Essentiellement connu par chez nous par le biais du film en question, la légende qui entoure le terrible Temple du lotus rouge fait partie véritablement de la culture populaire chinoise. Une série de romans célèbres apparus dans les années 20 et déjà adaptée à l’écran à l’époque du muet sous la forme d’un gigantesque serial (malheureusement totalement disparu aujourd’hui) avant d’être repris en 1965 par la célèbre Shaw Brothers avec Wang Yu en tête d’affiche. Si on y ajoute la présence de la figure héroïque du bondissant Fong Sai- Yuk, lui-même en avant dans des centaines de fictions cinéma ou autre, on se retrouve ici avec une production qui s’efforce de s’engouffrer directement dans le revival du genre inauguré par la saga des Il était une fois en Chine trois ans plus tôt. Pas étonnant d’ailleurs que la Golden Harvest se soit tournée en priorité vers le réalisateur Tsui Hark, avant que celui-ci, restant producteur, les convainc d’embaucher Ringo Lam, ne refusant jamais de sortir de sa zone de confort. Sur le papier dès lors, Burning Paradise ressemble à s’y méprendre à la tonne de kung fu pian câblés et pseudo-historiques qui a envahi les écrans chinois ces quelques années-là, avec son héros fringuant à la romance facile, se lançant dans la courageuse mission de délivrer ses confrères disciples de Shaolin. Le film de 1994 reprend d’ailleurs à son compte, et très généreusement, la construction d’un temple aux airs de labyrinthe géant, lardé de pièges et de chausse-trapes en tous genres qui était déjà présent dans les films originaux.
In Hell
Un petit côté Indiana Jones et le Temple Maudit totalement assumé, souligné par les petites notes d’humour débonnaires qui émaillent le récit, une construction calquée sur la monté en niveau d’un jeu vidéo d’action, mais où l’on retrouve de manière subversive la personnalité dure et noire de Ringo Lam. Loin du clinquant d’autrefois, Le Temple du Lotus rouge se révèle un véritable château gothique, aux dangers meurtriers, aux décors dignes d’une salle des tortures particulièrement glauque que le maître des lieux à recouvert de peintures grotesques (mais splendides) dépeignant l’antichambre des enfers. Incarné par l’excellent Wong Kam-Kong (Bon Baiser de Pékin, One Arm Hero), c’est ce dernier qui est véritablement la star du film, dictateur oublié dans son tombeau, sadique pervers prostituant les femmes avant de les embaumer et les préserver dans une cave, qui se révèle un fabuleux boss de fin projetant feuilles et gouttes de peintures comme autant de projectiles perforants.
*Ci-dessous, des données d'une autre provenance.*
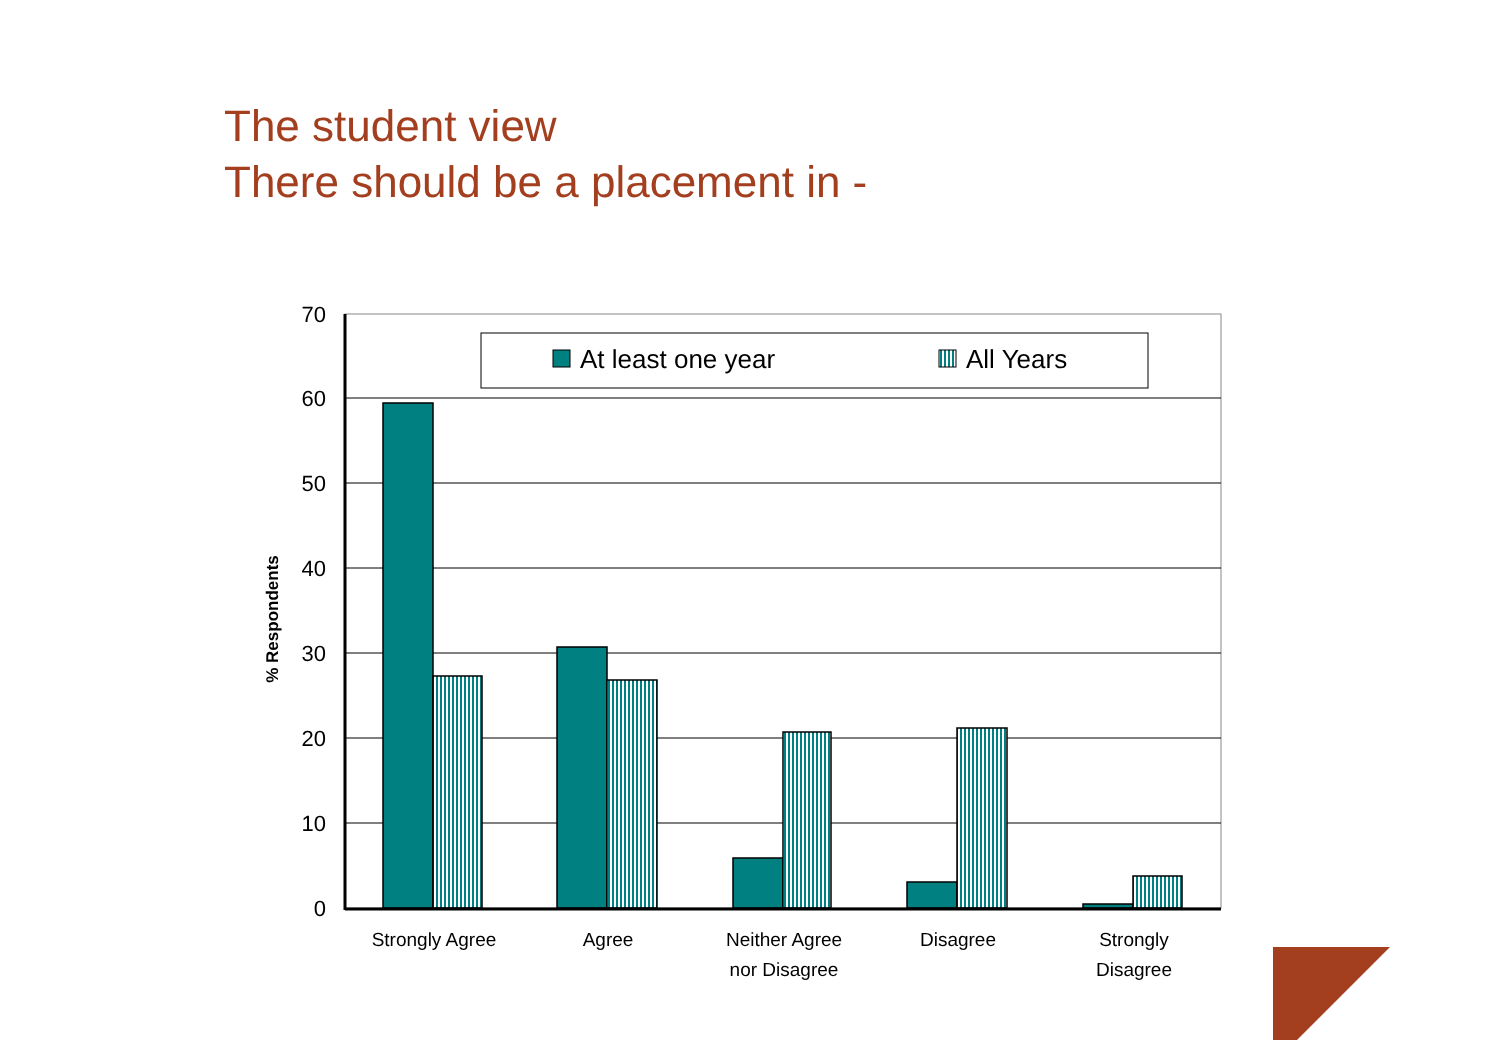The student view
There should be a placement in -
70
60
50
40
30
20
10
0
% Respondents
Strongly Agree
Agree
Neither Agree
nor Disagree
Disagree
Strongly
Disagree
At least one year
All Years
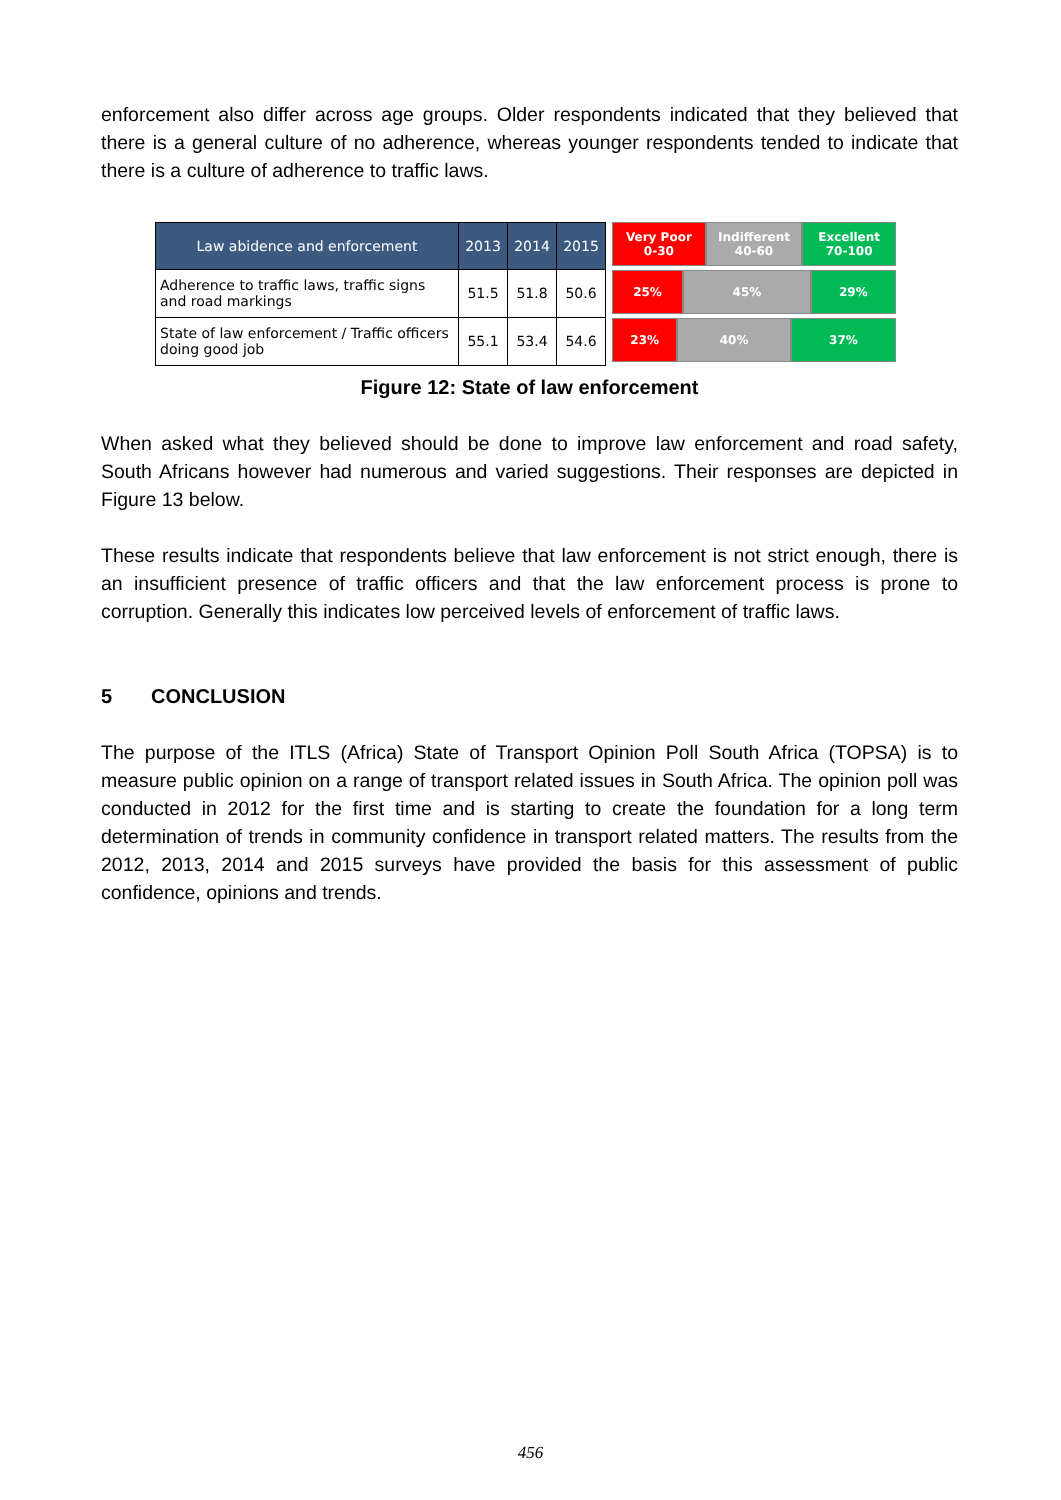enforcement also differ across age groups. Older respondents indicated that they believed that there is a general culture of no adherence, whereas younger respondents tended to indicate that there is a culture of adherence to traffic laws.
| Law abidence and enforcement | 2013 | 2014 | 2015 |
| --- | --- | --- | --- |
| Adherence to traffic laws, traffic signs and road markings | 51.5 | 51.8 | 50.6 |
| State of law enforcement / Traffic officers doing good job | 55.1 | 53.4 | 54.6 |
Very Poor
0-30
Indifferent
40-60
Excellent
70-100
25% 45% 29%
23% 40% 37%
Figure 12: State of law enforcement
When asked what they believed should be done to improve law enforcement and road safety, South Africans however had numerous and varied suggestions. Their responses are depicted in Figure 13 below.
These results indicate that respondents believe that law enforcement is not strict enough, there is an insufficient presence of traffic officers and that the law enforcement process is prone to corruption. Generally this indicates low perceived levels of enforcement of traffic laws.
5 CONCLUSION
The purpose of the ITLS (Africa) State of Transport Opinion Poll South Africa (TOPSA) is to measure public opinion on a range of transport related issues in South Africa. The opinion poll was conducted in 2012 for the first time and is starting to create the foundation for a long term determination of trends in community confidence in transport related matters. The results from the 2012, 2013, 2014 and 2015 surveys have provided the basis for this assessment of public confidence, opinions and trends.
456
Dans cette atmosphère totalement décadente et morbide, les lames tranchent véritablement les chairs, les pièges provoquent une mort sanglante, la fosse est remplie de cadavres pourrissants et ceux qui se rebellent finissent brûlés vifs. A la lisière du gore, la dureté du réel dans les polarq de Ringo Lam se transforme ici en cruauté horrifique, venant appuyer la sensation constante d’oppression et de persécution subie par les prisonniers poursuivis par la dynastie Mandchoue. Engagé contre la répression du gouvernement chinois, et comme un écho aux évènements de la place Tian’anmen, avec bien entendu la rétrocession en ligne de mire, Burning Paradise dépasse le statut d’excellent et spectaculaire divertissement martial, pour laisser un goût âpre en bouche, une sensation de fin du monde et de décrépitude.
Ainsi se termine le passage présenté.